Meeting attendees have included the committee a largely pro-abortion group who for the most part actively work in the field of reproductive health, a senior staffer from U.S. Sen. Barbara Mikulskis (D-MD) office, HHS representatives, invited panelists, and other interested groups. Attendance was approximately 50-75 people, depending on the session.

Invited presenters included the following pro-abortion groups and/or representatives: the Guttmacher Institute; John Santelli, the National Womens Law Center, National Womens Health Network, Planned Parenthood Federation of America and Sara Rosenbaum, who recently represented the pro-abortion side in the committee hearings on the No Taxpayer Funding for Abortion Act and the Protect Life Act. No pro-life advocates were invited to present at any workshop, despite asking for formal presentation time. By far the topic that received the greatest amount of attention was contraception coverage; inclusion of contraception for no co-pay was suggested by most invited speakers.

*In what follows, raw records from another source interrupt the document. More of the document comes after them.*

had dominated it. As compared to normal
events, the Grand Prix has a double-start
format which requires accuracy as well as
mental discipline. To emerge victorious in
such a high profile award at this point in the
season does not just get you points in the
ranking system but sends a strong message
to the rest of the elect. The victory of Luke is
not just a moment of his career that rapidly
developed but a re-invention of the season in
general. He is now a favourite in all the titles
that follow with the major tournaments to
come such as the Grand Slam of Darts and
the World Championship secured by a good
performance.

Each meeting allowed opportunity for public comment. Family Research Council, which I had the privilege of representing, joined with other pro-life, pro-family groups at each of the three sessions to request that embryocidal contraceptives, including Plan B which can cause an abortion prior to implantation, and the more recently approved drug, ella, which can cause an abortion after implantation, not be included in the recommended list for no co-pay. We pled that the conscience rights of insurance issuers, participants and providers be respected in matters related to life. For a more in-depth look at FRC comments, see here.

The committee recommendation process will be complete, with recommendations provided to HHS, at the latest by August, 2011.